> [Problem to work on]: Give every line of text from all the items below as a JSON list of strings, one string per line, with blank lines left out. Leave the pictures out of the answer.

> [Entries drawn from a collection]:
• • • •

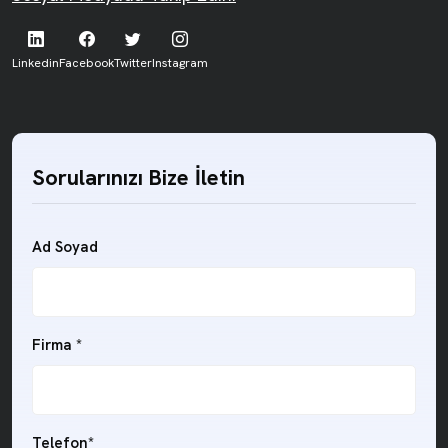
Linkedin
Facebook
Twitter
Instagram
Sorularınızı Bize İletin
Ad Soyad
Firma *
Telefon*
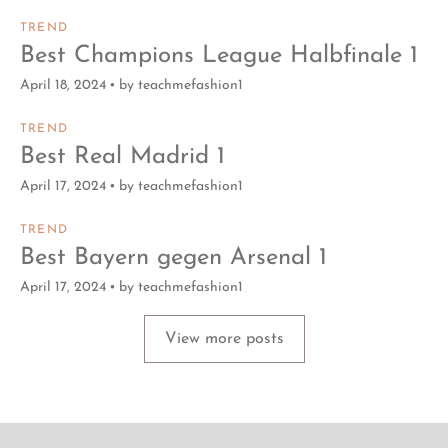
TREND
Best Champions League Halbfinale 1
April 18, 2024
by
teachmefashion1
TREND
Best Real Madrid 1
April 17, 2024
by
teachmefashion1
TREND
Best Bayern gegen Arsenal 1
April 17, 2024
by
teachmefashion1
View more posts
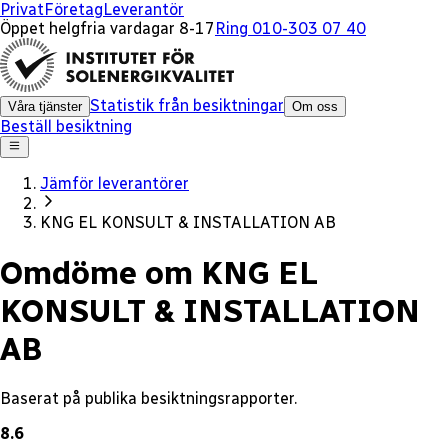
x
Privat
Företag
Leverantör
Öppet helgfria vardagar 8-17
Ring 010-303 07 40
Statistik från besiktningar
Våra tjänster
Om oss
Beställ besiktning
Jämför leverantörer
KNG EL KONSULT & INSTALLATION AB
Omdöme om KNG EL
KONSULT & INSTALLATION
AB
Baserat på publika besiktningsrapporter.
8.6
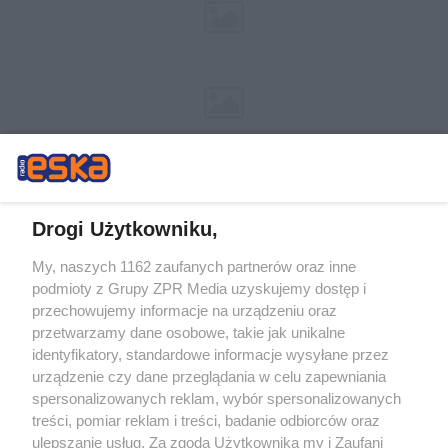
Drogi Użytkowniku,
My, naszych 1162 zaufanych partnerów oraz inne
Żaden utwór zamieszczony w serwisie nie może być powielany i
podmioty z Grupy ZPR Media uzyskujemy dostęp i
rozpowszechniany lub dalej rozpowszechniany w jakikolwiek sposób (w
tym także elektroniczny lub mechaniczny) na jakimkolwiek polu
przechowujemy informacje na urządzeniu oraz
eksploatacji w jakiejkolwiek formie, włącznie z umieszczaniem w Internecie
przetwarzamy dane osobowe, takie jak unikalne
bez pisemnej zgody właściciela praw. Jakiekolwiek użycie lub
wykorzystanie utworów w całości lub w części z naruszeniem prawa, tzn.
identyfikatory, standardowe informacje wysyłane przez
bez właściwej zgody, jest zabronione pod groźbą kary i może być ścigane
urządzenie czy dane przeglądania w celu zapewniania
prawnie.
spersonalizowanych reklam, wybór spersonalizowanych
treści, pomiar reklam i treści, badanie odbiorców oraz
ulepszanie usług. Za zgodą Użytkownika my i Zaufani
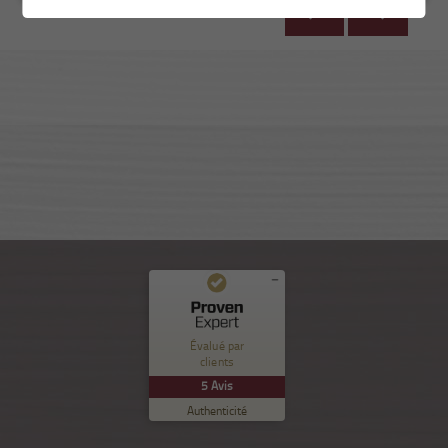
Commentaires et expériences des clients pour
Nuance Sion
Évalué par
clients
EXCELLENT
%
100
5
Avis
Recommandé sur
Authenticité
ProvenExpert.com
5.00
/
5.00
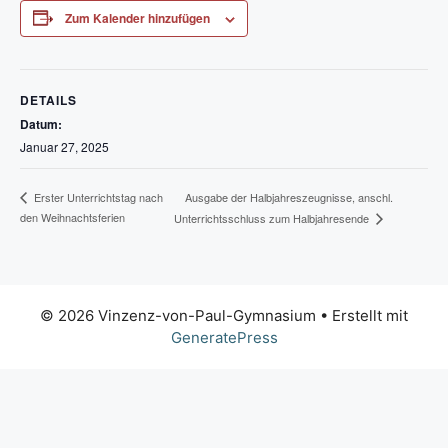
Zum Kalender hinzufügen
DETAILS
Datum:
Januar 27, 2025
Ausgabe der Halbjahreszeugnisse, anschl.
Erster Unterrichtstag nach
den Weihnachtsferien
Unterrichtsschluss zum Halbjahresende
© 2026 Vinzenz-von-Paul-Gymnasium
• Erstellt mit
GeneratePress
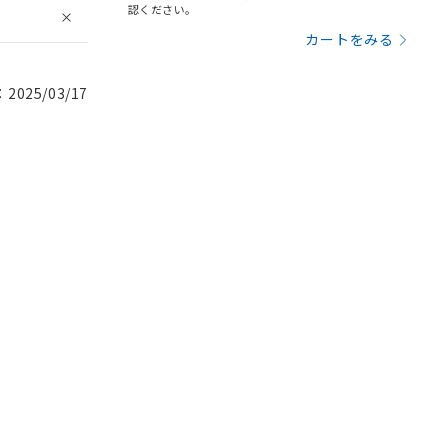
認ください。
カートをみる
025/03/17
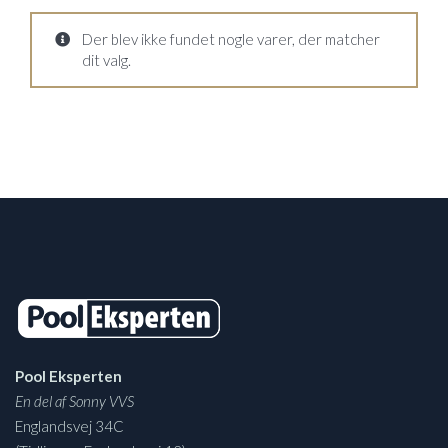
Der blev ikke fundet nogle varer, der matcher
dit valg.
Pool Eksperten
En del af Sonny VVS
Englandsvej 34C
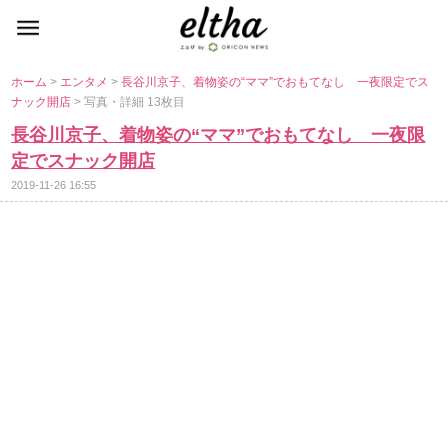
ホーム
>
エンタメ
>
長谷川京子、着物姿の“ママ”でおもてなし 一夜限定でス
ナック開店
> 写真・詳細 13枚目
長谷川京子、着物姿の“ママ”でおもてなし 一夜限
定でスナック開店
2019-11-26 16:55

• • • •

> [Completed task]:
[
  "Linkedin",
  "Facebook",
  "Twitter",
  "Instagram",
  "Sorularınızı Bize İletin",
  "Ad Soyad",
  "Firma *",
  "Telefon*",
  "TREND",
  "Best Champions League Halbfinale 1",
  "April 18, 2024",
  "by",
  "teachmefashion1",
  "TREND",
  "Best Real Madrid 1",
  "April 17, 2024",
  "by",
  "teachmefashion1",
  "TREND",
  "Best Bayern gegen Arsenal 1",
  "April 17, 2024",
  "by",
  "teachmefashion1",
  "View more posts",
  "x",
  "Privat",
  "Företag",
  "Leverantör",
  "Öppet helgfria vardagar 8-17",
  "Ring 010-303 07 40",
  "Statistik från besiktningar",
  "Våra tjänster",
  "Om oss",
  "Beställ besiktning",
  "Jämför leverantörer",
  "KNG EL KONSULT & INSTALLATION AB",
  "Omdöme om KNG EL",
  "KONSULT & INSTALLATION",
  "AB",
  "Baserat på publika besiktningsrapporter.",
  "8.6",
  "Drogi Użytkowniku,",
  "My, naszych 1162 zaufanych partnerów oraz inne",
  "Żaden utwór zamieszczony w serwisie nie może być powielany i",
  "podmioty z Grupy ZPR Media uzyskujemy dostęp i",
  "rozpowszechniany lub dalej rozpowszechniany w jakikolwiek sposób (w",
  "tym także elektroniczny lub mechaniczny) na jakimkolwiek polu",
  "przechowujemy informacje na urządzeniu oraz",
  "eksploatacji w jakiejkolwiek formie, włącznie z umieszczaniem w Internecie",
  "przetwarzamy dane osobowe, takie jak unikalne",
  "bez pisemnej zgody właściciela praw. Jakiekolwiek użycie lub",
  "wykorzystanie utworów w całości lub w części z naruszeniem prawa, tzn.",
  "identyfikatory, standardowe informacje wysyłane przez",
  "bez właściwej zgody, jest zabronione pod groźbą kary i może być ścigane",
  "urządzenie czy dane przeglądania w celu zapewniania",
  "prawnie.",
  "spersonalizowanych reklam, wybór spersonalizowanych",
  "treści, pomiar reklam i treści, badanie odbiorców oraz",
  "ulepszanie usług. Za zgodą Użytkownika my i Zaufani",
  "Commentaires et expériences des clients pour",
  "Nuance Sion",
  "Évalué par",
  "clients",
  "EXCELLENT",
  "%",
  "100",
  "5",
  "Avis",
  "Recommandé sur",
  "Authenticité",
  "ProvenExpert.com",
  "5.00",
  "/",
  "5.00",
  "Zum Kalender hinzufügen",
  "DETAILS",
  "Datum:",
  "Januar 27, 2025",
  "Ausgabe der Halbjahreszeugnisse, anschl.",
  "Erster Unterrichtstag nach",
  "den Weihnachtsferien",
  "Unterrichtsschluss zum Halbjahresende",
  "© 2026 Vinzenz-von-Paul-Gymnasium",
  "• Erstellt mit",
  "GeneratePress",
  "認ください。",
  "カートをみる",
  "025/03/17",
  "Der blev ikke fundet nogle varer, der matcher",
  "dit valg.",
  "Pool Eksperten",
  "En del af Sonny VVS",
  "Englandsvej 34C",
  "ホーム",
  ">",
  "エンタメ",
  ">",
  "長谷川京子、着物姿の“ママ”でおもてなし 一夜限定でス",
  "ナック開店",
  "> 写真・詳細 13枚目",
  "長谷川京子、着物姿の“ママ”でおもてなし 一夜限",
  "定でスナック開店",
  "2019-11-26 16:55"
]